Na decisão desta terça-feira (24), os ministros Luís Roberto Barroso, Alexandre de Moraes e Marco Aurélio Mello votaram pela rejeição do recurso da defesa, antes de Toffoli pedir vistas do processo.

A atitude de Toffoli só não surpreende. Toffoli já foi um dos alvos preferidos das campanhas fakenews dos bolsonaristas contra o STF, tanto nas ruas quanto nas redes sociais. O ex-presidente do STF chegou a dar declarações dizendo que as campanhas contra ele e a corte eram "financiadas ilegalmente e estimuladas por integrantes do próprio Estado", fazendo claramente alusão ao governo Bolsonaro, numa época em que o próprio presidente estimulava os atos públicos dos bolsonaristas. Depois disso, Toffoli passou a formular uma pauta de julgamentos no plenário de interesse do governo, chamou Bolsonaro para assistir Palmeiras contra o Ceará na sua casa e outras visitas de cortesia.

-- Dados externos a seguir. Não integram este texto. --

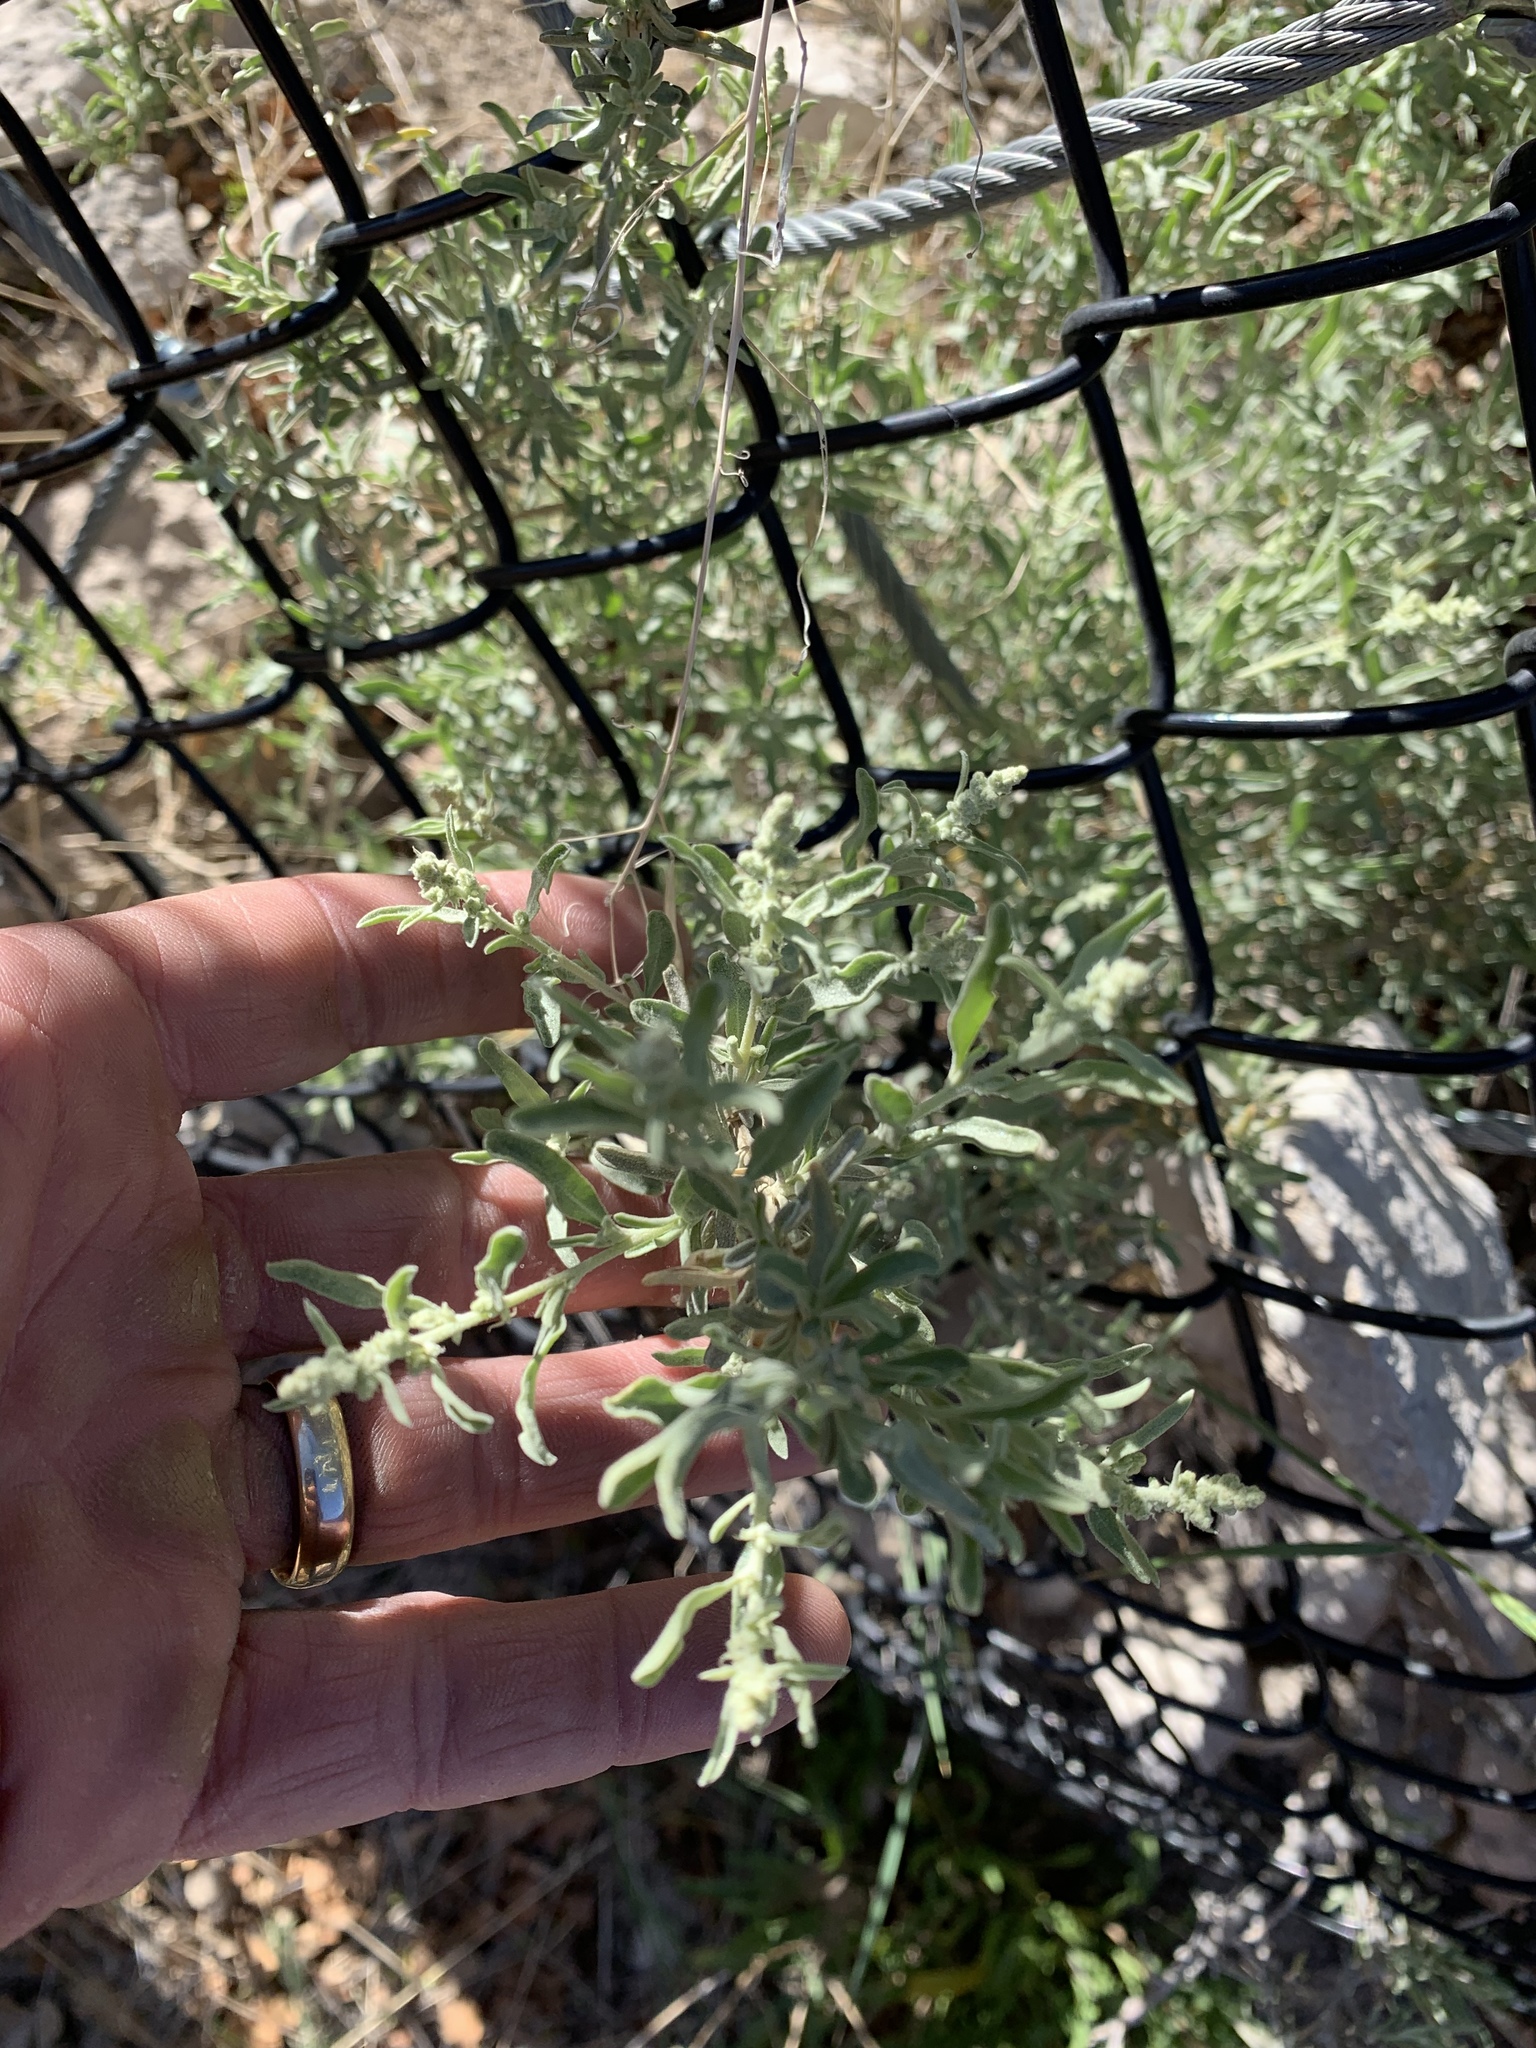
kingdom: Plantae
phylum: Tracheophyta
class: Magnoliopsida
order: Caryophyllales
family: Amaranthaceae
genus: Atriplex
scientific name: Atriplex canescens
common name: Four-wing saltbush
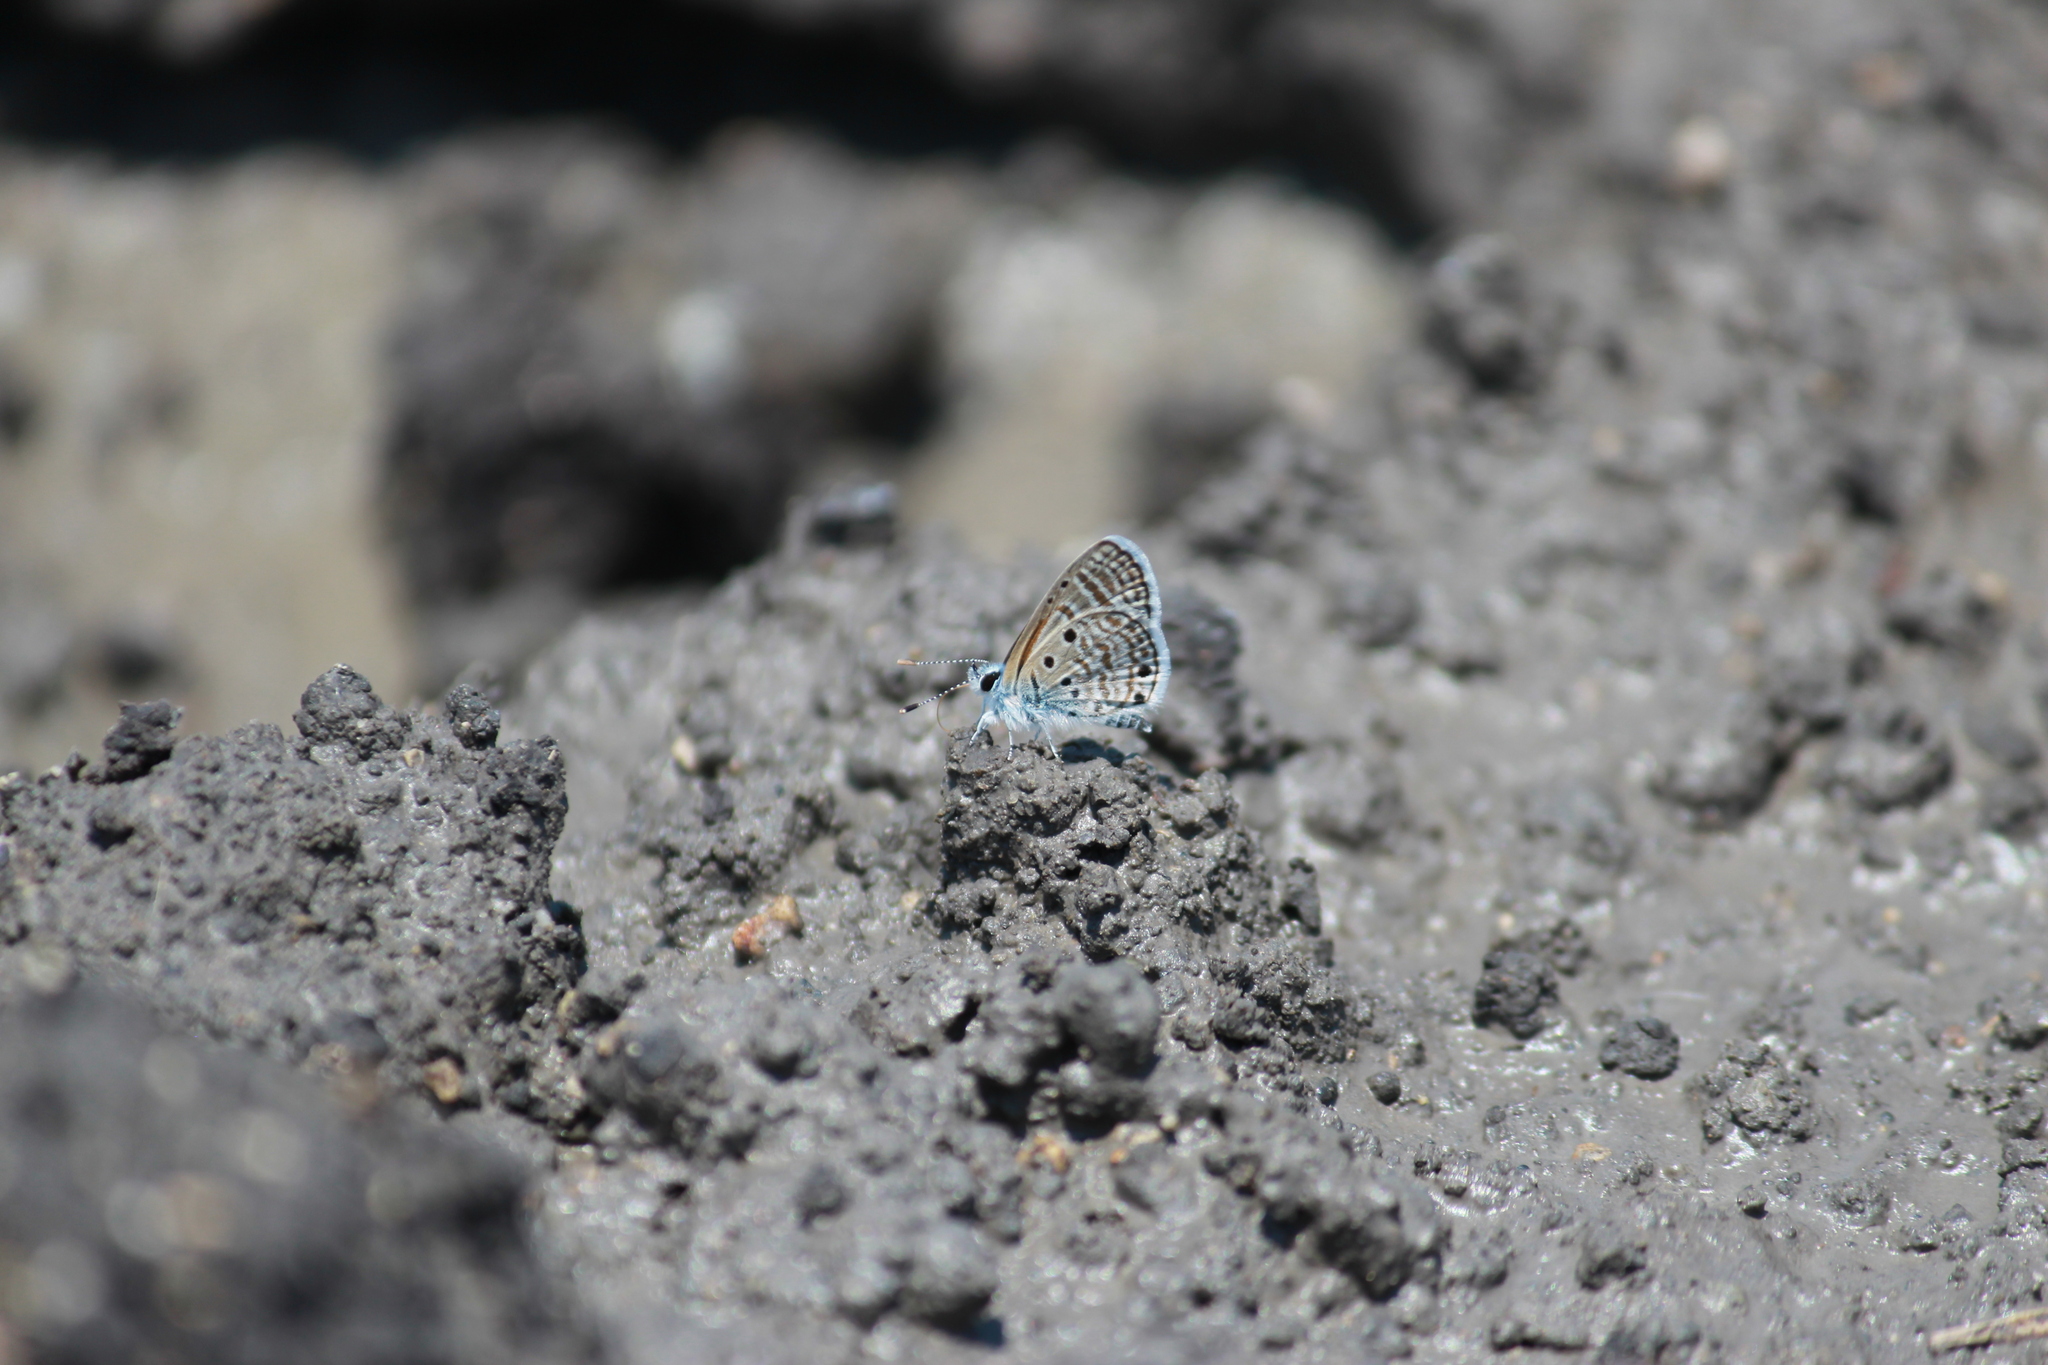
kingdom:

O pedido de vistas, segundo um experiente jurista, é mais uma sinalização em favor de Bolsonaro. Resta saber quando a ação que envolve o líder do centrão e candidato de Bolsonaro voltará ao plenário do STF. A eleição para o comando da Câmara está marcada para fevereiro do ano que vem.

Entenda o caso

Em outubro do ano passado, a primeira turma do STF decidiu receber uma denúncia contra Lira e abrir uma ação penal contra o deputado.

A Procuradoria-Geral da República (PGR) acusa o parlamentar de ter aceitado propina no valor de R$ 106 mil em troca de apoio político para a manutenção no cargo do então presidente da Companhia Brasileira de Transportes Urbanos (CBTU), Francisco Colombo.

Segundo a denúncia, a quantia teria sido entregue em dinheiro vivo por um assessor parlamentar enviado ao aeroporto de Congonhas, em São Paulo, a pedido do deputado. A defesa do deputado nega os crimes e aponta "falta de coerência" na acusação.